Chapter 6: Weakly Dependent Data II

4. Weakly Dependent Stationary Processes and the Central Limit Theorem

Through the mixing coefficients and covariance inequalities introduced previously, we can now formally define the phenomena of "weak dependence" and "long memory" in time series, and establish the Central Limit Theorem (CLT) for mixing processes.

4.1 Definition of Weak Dependence and Long Memory

Suppose \(\{X_i\}\) is a weakly stationary process with finite second moments. Let its autocovariance function be denoted as \(\gamma(j) = Cov(X_i, X_{i+j})\).

Definition 4.8: Weakly Dependent & Long Memory

If the autocovariance is absolutely summable:

\[ \sum_{k=0}^{\infty} |\gamma(k)| < \infty \]

Then the process is said to be weakly dependent (or a short memory process).

If the absolute sum of the autocovariance diverges:

\[ \sum_{k=0}^{\infty} |\gamma(k)| = \infty \]

Then the process is said to be a long memory process.

Relationship between Mixing Coefficients and Weak Dependence:

Let \(\alpha(k)\) be the strong mixing (\(\alpha\)-mixing) coefficient on the \(\sigma\)-algebra generated by \(\{X_i\}_{i \in \mathbb{Z}}\). According to Davydov's Inequality (Lemma 4.7, taking \(r=q\)), if there exists \(q > 2\) such that \(E|X_i|^q < \infty\), and for \(p = \frac{q}{q-2}\) the series convergence condition \(\sum_{k=0}^{\infty} \alpha^{1/p}(k) < \infty\) is satisfied, then:

\[ \sum_{k=0}^{\infty} |\gamma(k)| \le 2p \|X\|_q^2 \sum_{k=0}^{\infty} \alpha^{1/p}(k) < \infty \]

This indicates that a process satisfying this decay rate of mixing is necessarily weakly dependent (short memory). Particularly, if the process is Geometric Strong Mixing (GSM), i.e., \(\alpha(k) \le C\rho^k\) (where \(\rho \in (0,1)\)), then:

\[ \sum_{k=0}^{\infty} \alpha^{1/p}(k) \le C \sum_{k=0}^{\infty} \rho^{k/p} = \frac{C}{1 - \rho^{1/p}} < \infty \]

This automatically guarantees weak dependence. In general, to ensure the convergence of the series, we only need the mixing coefficients to satisfy a polynomial decay \(\alpha(k) \sim k^{-p(1+\eta)}\) (\(\eta > 0\)).

4.2 Asymptotic Variance of Strongly Mixing Processes and the CLT

When applying the Central Limit Theorem, the limit of the variance of the sample mean is a core quantity.
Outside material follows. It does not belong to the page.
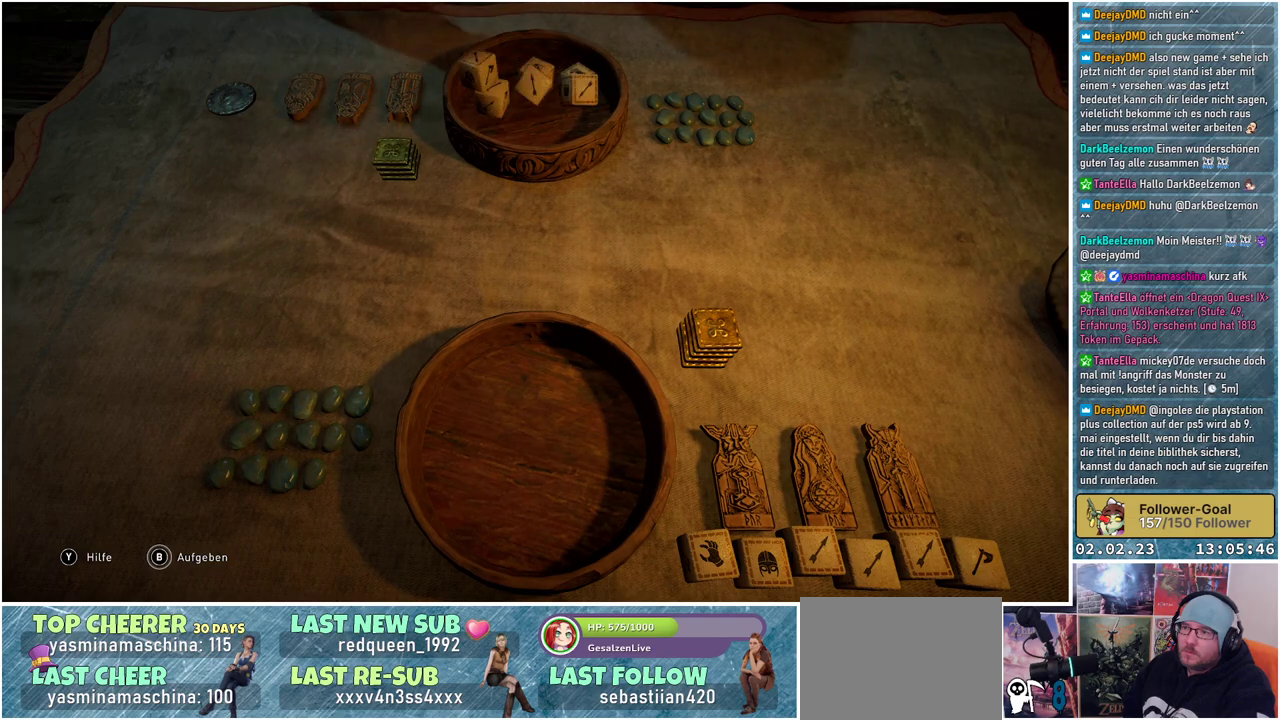
{"buttons": [], "left_stick": "center", "right_stick": "center", "events": []}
Lemma 4.9 (Asymptotic Variance of Strongly Mixing Processes)

Let \(\{X_t\}_{t \in \mathbb{Z}}\) be a zero-mean, real-valued weakly stationary process. Assume there exists \(r > 2\) such that:

\[ \sup_{t \in \mathbb{Z}} E|X_t|^r < \infty, \quad \sum_{k \ge 1} \alpha(k)^{1 - \frac{2}{r}} < +\infty \]

Then, the series \(\sum_{k \in \mathbb{Z}} \gamma(k)\) converges absolutely to a non-negative constant \(\sigma^2\). Moreover, the variance of the partial sum \(S_n = \sum_{t=1}^n X_t\) satisfies:

\[ \lim_{n \rightarrow \infty} n Var\left(\frac{S_n}{n}\right) = \sigma^2 \]
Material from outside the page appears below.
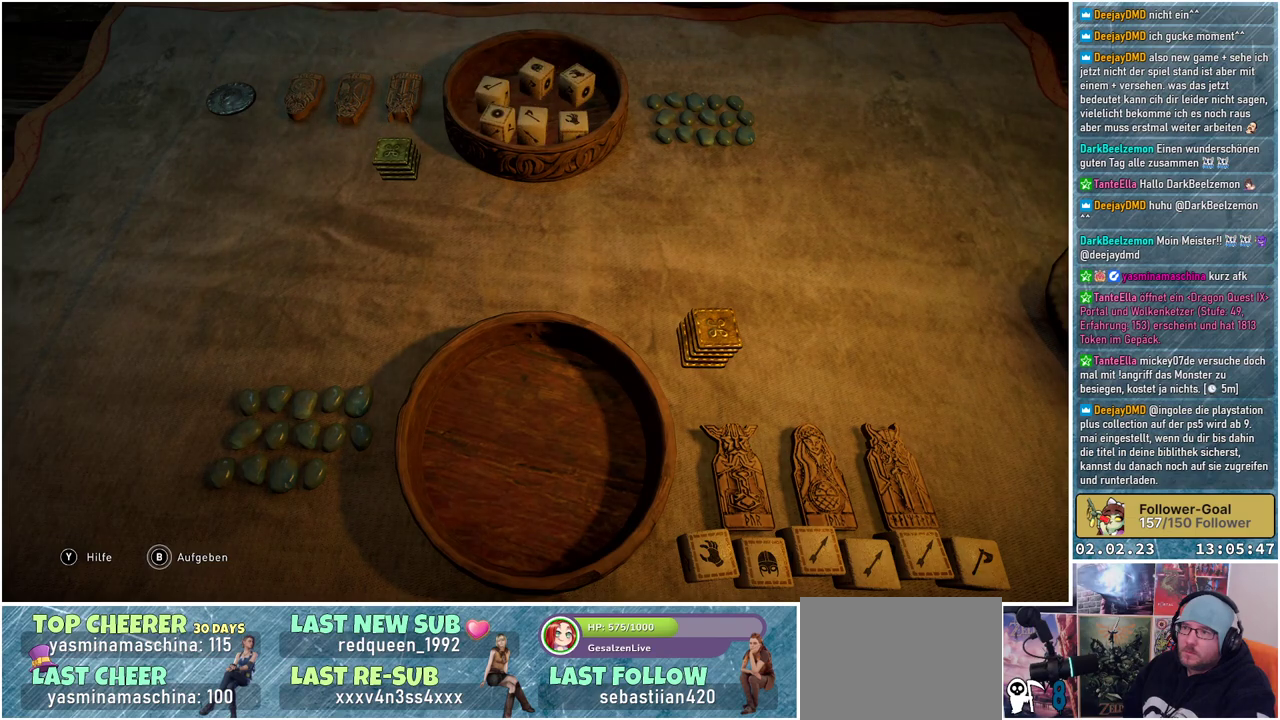
{"buttons": [], "left_stick": "center", "right_stick": "center", "events": []}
Proof of Lemma 4.9 (Click to expand)

First, we use Davydov's Inequality (Lemma 4.7) to study the absolute convergence of the series \(\sum_{k \in \mathbb{Z}} \gamma(k)\). Taking \(q = r\) in Lemma 4.7, according to the parameter relationship \(\frac{1}{q} + \frac{1}{r} = 1 - \frac{1}{p}\), we solve for \(p\):

\[ \frac{1}{p} = 1 - \frac{2}{r} \implies p = \frac{r}{r-2} \]

Substituting this into Davydov's Inequality, we obtain the bound for the covariance \(\gamma(k) = Cov(X_0, X_k)\):

\[ |\gamma(k)| \le \frac{2r}{r-2} (E|X_0|^r)^{2/r} (2\alpha(k))^{1 - 2/r} \]

Since the given condition states that \(\sum_{k \ge 1} \alpha(k)^{1 - 2/r} < +\infty\), by the comparison test, the series \(\sum_{k \in \mathbb{Z}} |\gamma(k)|\) converges absolutely.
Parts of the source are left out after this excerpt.